Son parcours scolaire conduit Serge Hervé Boyogueno à étudier l’informatique à l’université de Yaoundé-1. Spécialiste en modélisation des systèmes complexes, l’étudiant se frotte au monde de la mine au cours de sa cinquième année de master en ingénierie mathématique, grâce à des cours de géologie et d’hydrogéologie. « L’informatique mène à tout ! » dit-il en souriant. Mais la présentation de sa thèse en génie des procédés miniers, qu’il prépare à l’École polytechnique de Yaoundé, pâtit un temps de ses premières responsabilités professionnelles, qui débutent chez l’énergéticien Aes-Sonel (devenu Eneo). Parallèlement, il s’implique dans le projet du Cardiopad, la tablette médicale développée par son compatriote Arthur Zang.

Son ascension s’effectue sous les auspices de son « père spirituel et encadreur académique », Jean Kisito Mvogo, auquel il succède en 2017

En 2012, Serge Hervé Boyogueno intègre la fonction publique et rejoint la direction des mines – au sein du ministère éponyme –, où son ascension s’effectue sous les auspices de son « père spirituel et encadreur académique », Jean Kisito Mvogo, auquel il succède en 2017 au poste de directeur des mines. Cette promotion l’amène à siéger d’office au conseil d’administration de la très stratégique SNH et lui donne le privilège de côtoyer Ferdinand Ngoh Ngoh, le secrétaire général de Paul Biya, qui préside cette instance, ainsi qu’Adolphe Moudiki, l’inamovible patron de la puissante compagnie nationale des hydrocarbures. « Serge Hervé Boyogueno a fait forte impression en posant des questions pertinentes lors de la première de nos réunions à laquelle il a participé, se souvient l’un des membres du conseil d’administration. Signe évident qu’il avait lu ses dossiers et en possédait une bonne maîtrise. »

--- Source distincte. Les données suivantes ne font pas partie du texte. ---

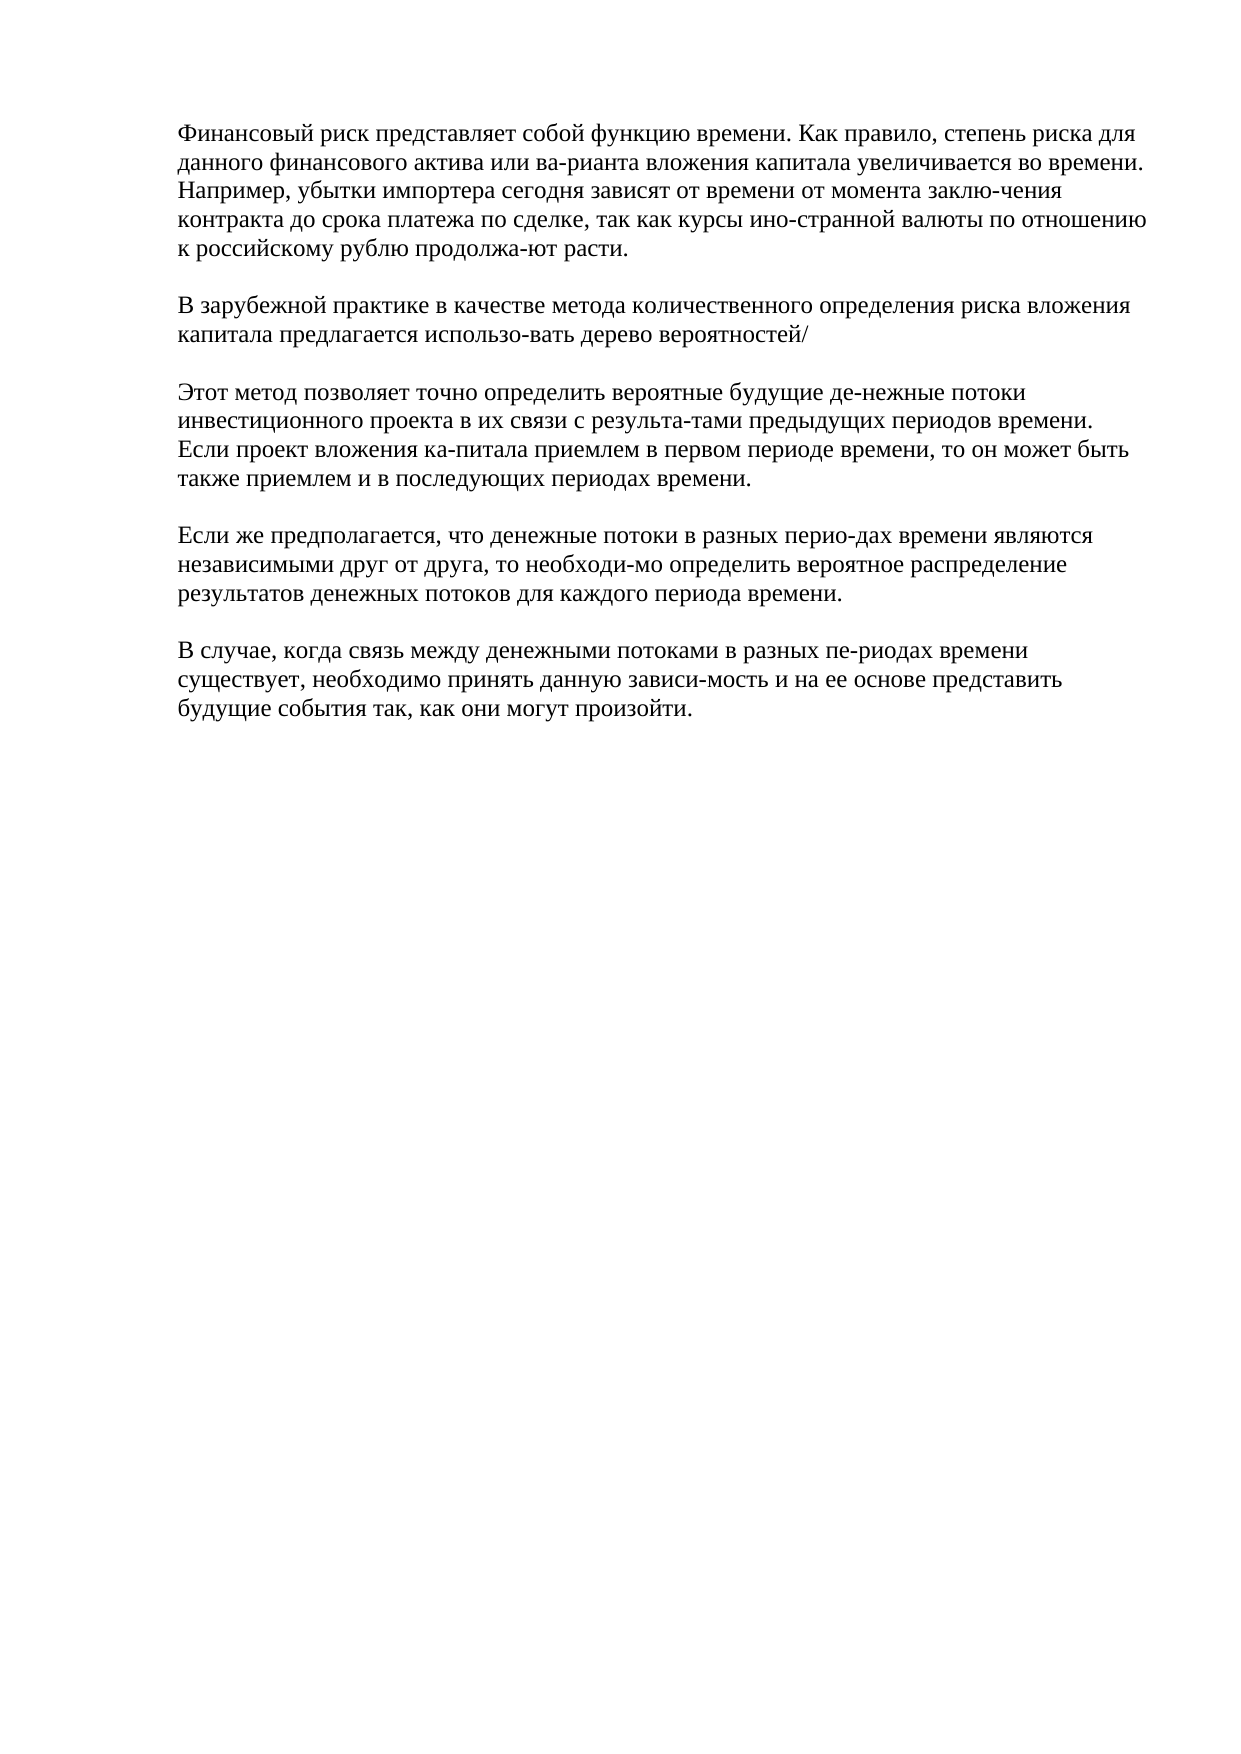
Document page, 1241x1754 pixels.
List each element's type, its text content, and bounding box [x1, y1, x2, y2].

text Финансовый риск представляет собой функцию времени. Как правило, степень риска для данного финансового актива или ва-рианта вложения капитала увеличивается во времени. Например, убытки импортера сегодня зависят от времени от момента заклю-чения контракта до срока платежа по сделке, так как курсы ино-странной валюты по отношению к российскому рублю продолжа-ют расти. [177, 118, 1152, 262]
text Если же предполагается, что денежные потоки в разных перио-дах времени являются независимыми друг от друга, то необходи-мо определить вероятное распределение результатов денежных потоков для каждого периода времени. [177, 521, 1152, 607]
text Этот метод позволяет точно определить вероятные будущие де-нежные потоки инвестиционного проекта в их связи с результа-тами предыдущих периодов времени. Если проект вложения ка-питала приемлем в первом периоде времени, то он может быть также приемлем и в последующих периодах времени. [177, 377, 1152, 492]
text В зарубежной практике в качестве метода количественного определения риска вложения капитала предлагается использо-вать дерево вероятностей/ [177, 291, 1152, 348]
text В случае, когда связь между денежными потоками в разных пе-риодах времени существует, необходимо принять данную зависи-мость и на ее основе представить будущие события так, как они могут произойти. [177, 636, 1152, 722]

Jusqu’à 25 % des parts dans les mines en développement

À 39 ans, le natif d’Ombessa (à une centaine de kilomètres de Yaoundé) espère marcher sur les traces d’Adolphe Moudiki et d’Alain Olivier Mekulu Mvondo, le patron de la Caisse nationale de prévoyance sociale, ses deux modèles en matière de gestion des entités publiques, qui l’abreuvent de conseils.

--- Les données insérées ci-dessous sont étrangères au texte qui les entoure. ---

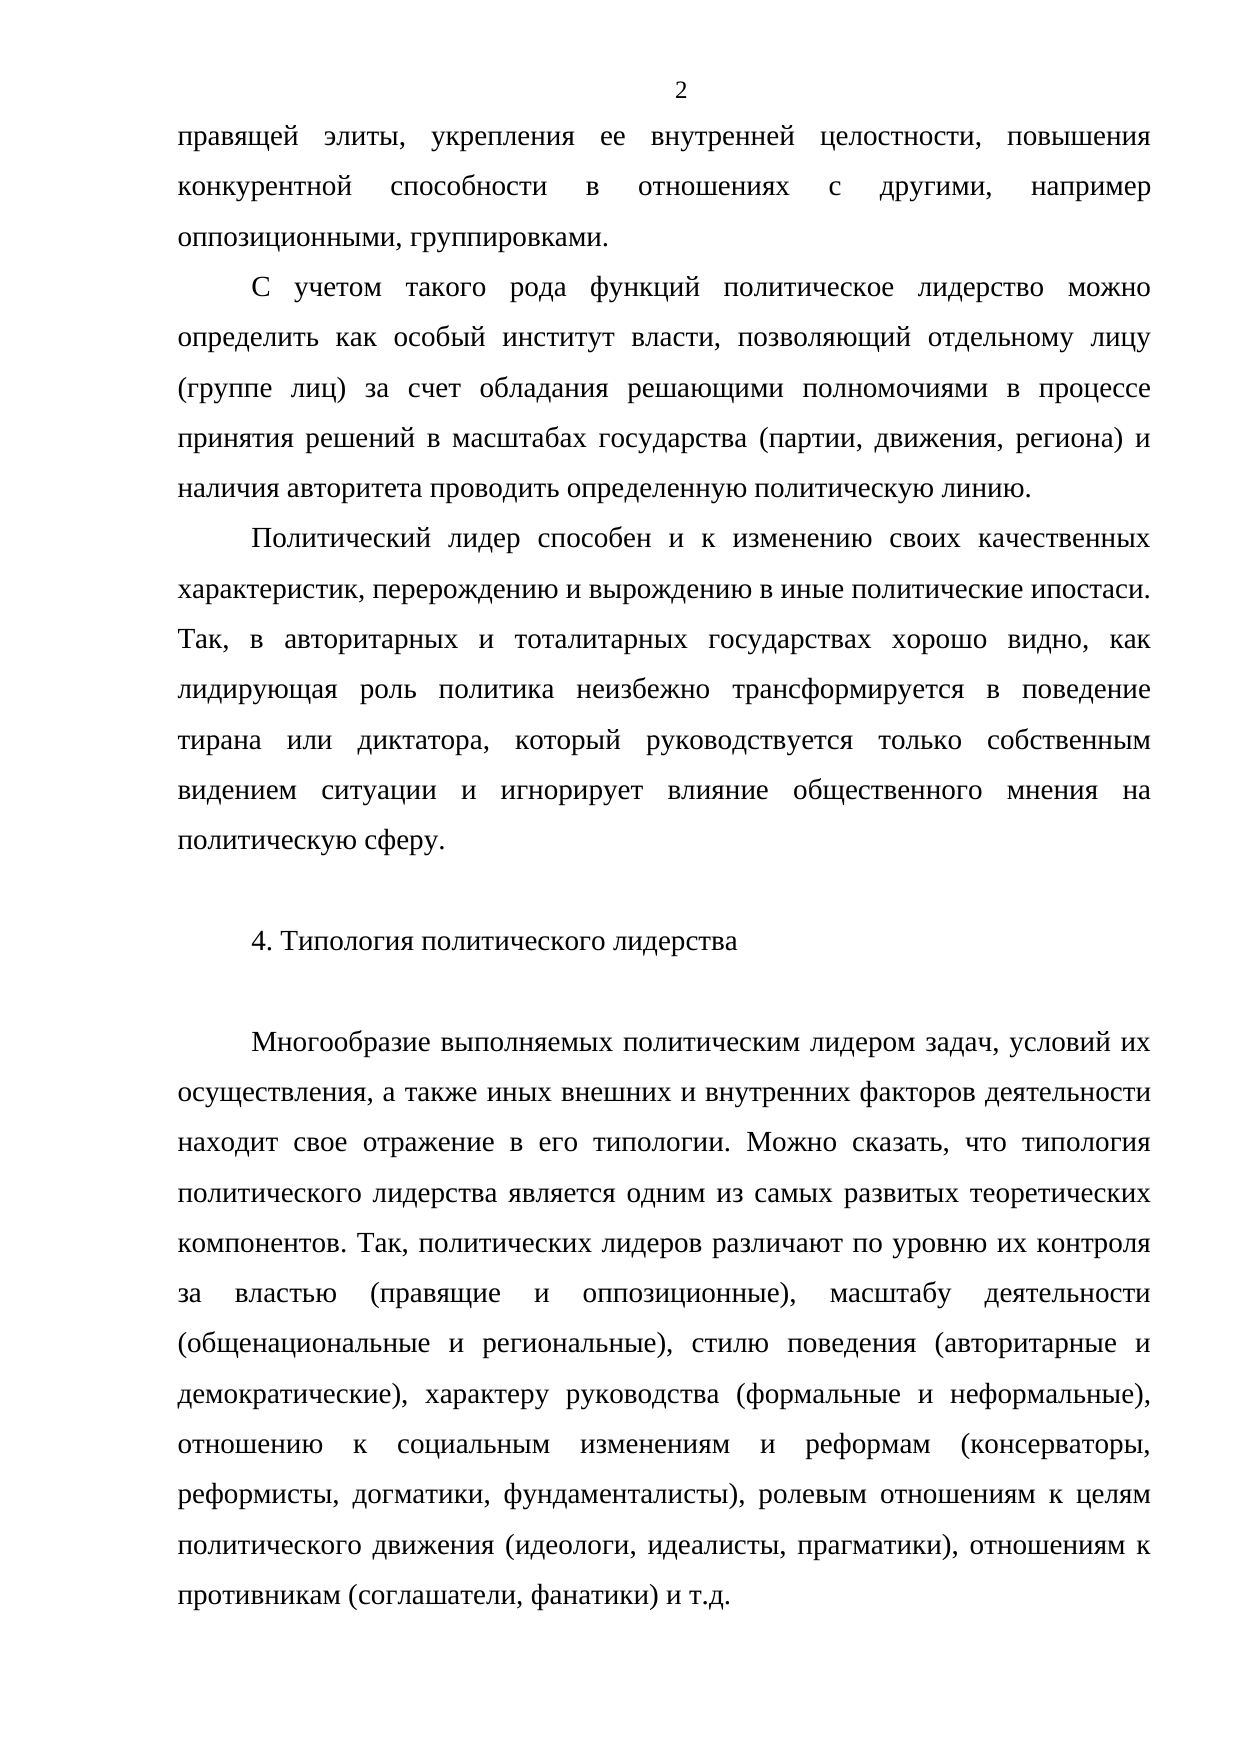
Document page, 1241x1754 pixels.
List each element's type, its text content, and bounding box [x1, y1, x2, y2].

Mais pour mener à bien sa mission, il faudra que les mines camerounaises tiennent enfin leurs promesses, à travers les grands chantiers de développement des sites de Mbalam ou de G-Stones (fer), Lomié (cobalt et nickel), Minim Martap (bauxite) et Akonolinga (rutile), où la Sonamines héritera systématiquement de 10 % des parts – un pourcentage qui peut monter jusqu’à 25 %. D’à peine 1 % actuellement, la part du secteur dans la richesse nationale devrait être multipliée par dix à la fin de la décennie.

« Mais il faut construire les voies d’évacuation des minerais pour en tirer le meilleur profit, insiste Serge Hervé Boygueno. Car le Cameroun souffre de la “continentalité” de ses sites miniers. Minim Martap se situe à 1 000 km de la côte et Mbalam à 500 km de Kribi. » Un obstacle qui ne lui semble pas du tout insurmontable.